Scoring the winner in overtime in the seventh game of the National Hockey League (NHL) first round play-offs to help the Washington Capitals upset defending Stanley Cup champions, Boston Bruins, last week had to be the high-point of Joel Ward’s difficult and challenging career.
However, barely had the euphoria of the sweet moment subsided than the winger – who has confronted many hurdles in his career – was subjected to racial slurs via social media.
Many were angered, including Ward’s older sister Itah Sadu who – with her husband Miguel San Vicente – co-owns a Toronto bookstore.
“What I found fascinating is that I am in the business of selling books and resources that address race and racism and enable people to look at anti-racism and here it is that my brother is under racial attack internationally,” said Sadu. She and Ward have the same father. “I think a lot of the racist attacks we have seen in recent times against Black hockey players come as a result of this thing called the Obama era. I think it comes out of the whole notion of the Tea Party politics and red-neck America grasping for that power and trying to regain it at any cost.”
Though he has been playing organized hockey since the age of six, the 31-year-old Ward did not make his NHL debut until 2006. Passed over by every NHL team in the draft, he was cut by the Atlanta Thrashers, the Detroit Red Wings – twice – and the Minnesota Wild after free agent tryouts.

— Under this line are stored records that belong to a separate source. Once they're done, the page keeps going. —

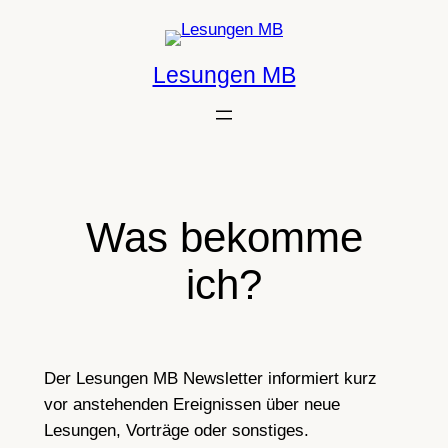
Zum
Inhalt
Lesungen MB
springen
Was bekomme
ich?
Der Lesungen MB Newsletter informiert kurz
vor anstehenden Ereignissen über neue
Lesungen, Vorträge oder sonstiges.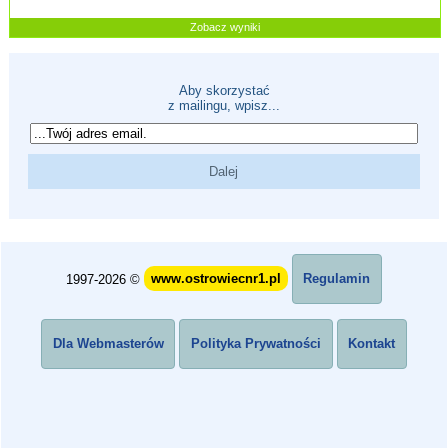
Zobacz wyniki
Aby skorzystać
z mailingu, wpisz...
1997-2026 ©
www.ostrowiecnr1.pl
Regulamin
Dla Webmasterów
Polityka Prywatności
Kontakt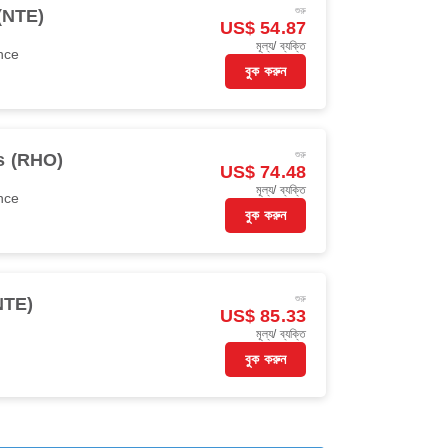
শুরু
(NTE)
US$ 54.87
মূল্য/ ব্যক্তি
nce
বুক করুন
শুরু
s (RHO)
US$ 74.48
মূল্য/ ব্যক্তি
nce
বুক করুন
শুরু
NTE)
US$ 85.33
মূল্য/ ব্যক্তি
বুক করুন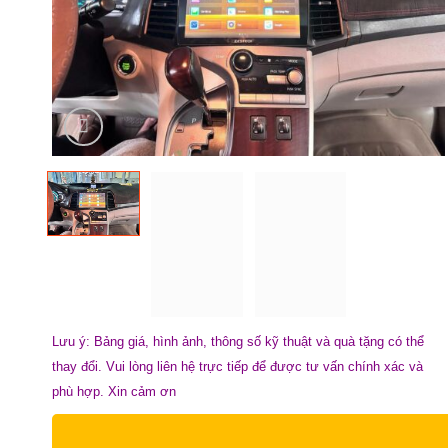
Lưu ý: Bảng giá, hình ảnh, thông số kỹ thuật và quà tặng có thể
thay đổi. Vui lòng liên hệ trực tiếp để được tư vấn chính xác và
phù hợp. Xin cảm ơn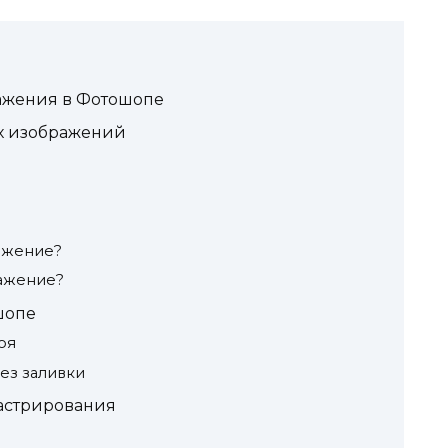
ажения в Фотошопе
х изображений
ажение?
ражение?
шопе
оя
ез заливки
астрирования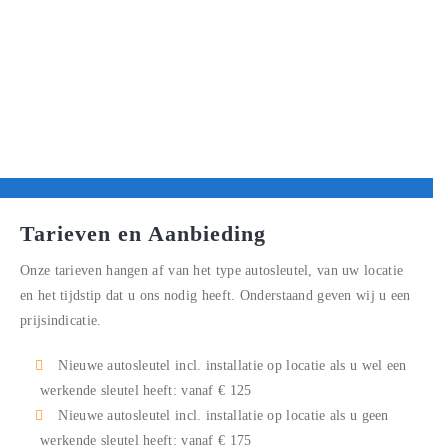
Tarieven en Aanbieding
Onze tarieven hangen af van het type autosleutel, van uw locatie
en het tijdstip dat u ons nodig heeft. Onderstaand geven wij u een
prijsindicatie.
Nieuwe autosleutel incl. installatie op locatie als u wel een
werkende sleutel heeft: vanaf € 125
Nieuwe autosleutel incl. installatie op locatie als u geen
werkende sleutel heeft: vanaf € 175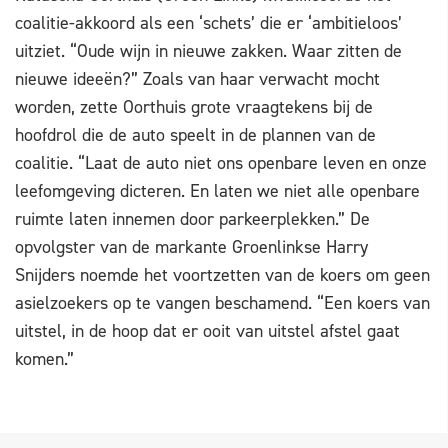
coalitie-akkoord als een ‘schets’ die er ‘ambitieloos’
uitziet. “Oude wijn in nieuwe zakken. Waar zitten de
nieuwe ideeën?” Zoals van haar verwacht mocht
worden, zette Oorthuis grote vraagtekens bij de
hoofdrol die de auto speelt in de plannen van de
coalitie. “Laat de auto niet ons openbare leven en onze
leefomgeving dicteren. En laten we niet alle openbare
ruimte laten innemen door parkeerplekken.” De
opvolgster van de markante Groenlinkse Harry
Snijders noemde het voortzetten van de koers om geen
asielzoekers op te vangen beschamend. “Een koers van
uitstel, in de hoop dat er ooit van uitstel afstel gaat
komen.”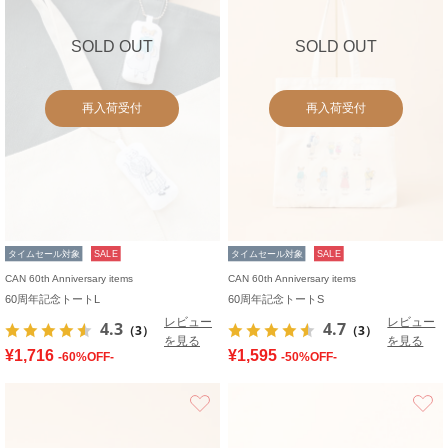
SOLD OUT
SOLD OUT
再入荷受付
再入荷受付
タイムセール対象
SALE
タイムセール対象
SALE
CAN 60th Anniversary items
CAN 60th Anniversary items
60周年記念トートL
60周年記念トートS
レビュー
レビュー
4.3
4.7
（3）
（3）
を見る
を見る
¥1,716
¥1,595
-60%OFF-
-50%OFF-
お気に入り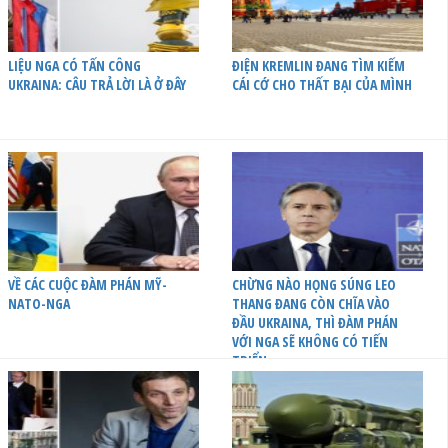
LIỆU NGA CÓ TẤN CÔNG
ĐIỆN KREMLIN ĐANG TÌM KIẾM
UKRAINA: CÂU TRẢ LỜI LÀ Ở ĐÂY
CÁI CỚ CHO THẤT BẠI CỦA MÌNH
VỀ CÁC CUỘC ĐÀM PHÁN MỸ-
CHỪNG NÀO HỌNG SÚNG LEO
NATO-NGA
THANG ĐANG CÒN CHĨA VÀO
ĐẦU UKRAINA, THÌ ĐÀM PHÁN
VỚI NGA SẼ KHÔNG CÓ TIẾN
TRIỂN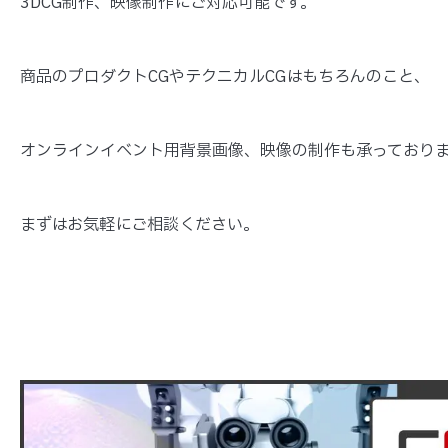
3DCG制作、映像制作にご対応可能です。
商品のプロダクトCGやテクニカルCGはもちろんのこと、
オンラインイベント用背景画像、映像の制作も承っており
まずはお気軽にご相談ください。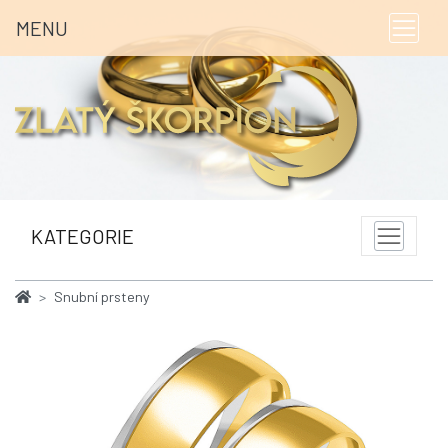
MENU
KATEGORIE
Snubní prsteny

Ward, whose parents were born in Barbados, was raised by his mother in Scarborough after his father, Randall, collapsed in the stands while watching his son play a game in December 1994. Randall Ward succumbed to a blood clot in the brain two days later in hospital.
“I know our dad would be proud of Joel and his accomplishments,” said Sadu. “He was his biggest advocate and supporter and he would be just as upset with the racist remarks that his son has been subjected to. Whenever I meet some of our father’s friends in a Barbados situation, they would always recall Randall boasting about how his son was going to play in the NHL and they would laugh and tease him, saying there is no way that Black boy is going to play in that league.”
Sadu said the racist incident involving her brother brought back memories she had of a conversation with former Major League Baseball home-run king, Hank Aaron, when the Black Business and Professional Association hosted him in Toronto several years ago.
In 1976, he hit his 755th and final home run in Milwaukee which stood as a National League home run record until five years ago.
“Hank said that here it was that he was about to make history and his family was being protected by the U.S federal marshals,” she recalled. “He was standing at home plate waiting to swing his bat and create history, thinking that somebody in the stands could shoot him or try to harm his loved ones.”
Ward is the second Black hockey player to face racial slurs in the past seven months. In a pre-season game in London, Ontario in September, Christopher Moorhouse hurled a banana on the ice as Philadelphia’s Wayne Simmonds was about to skate in for a shootout attempt against the Detroit Red Wings. Moorhouse was fined $200.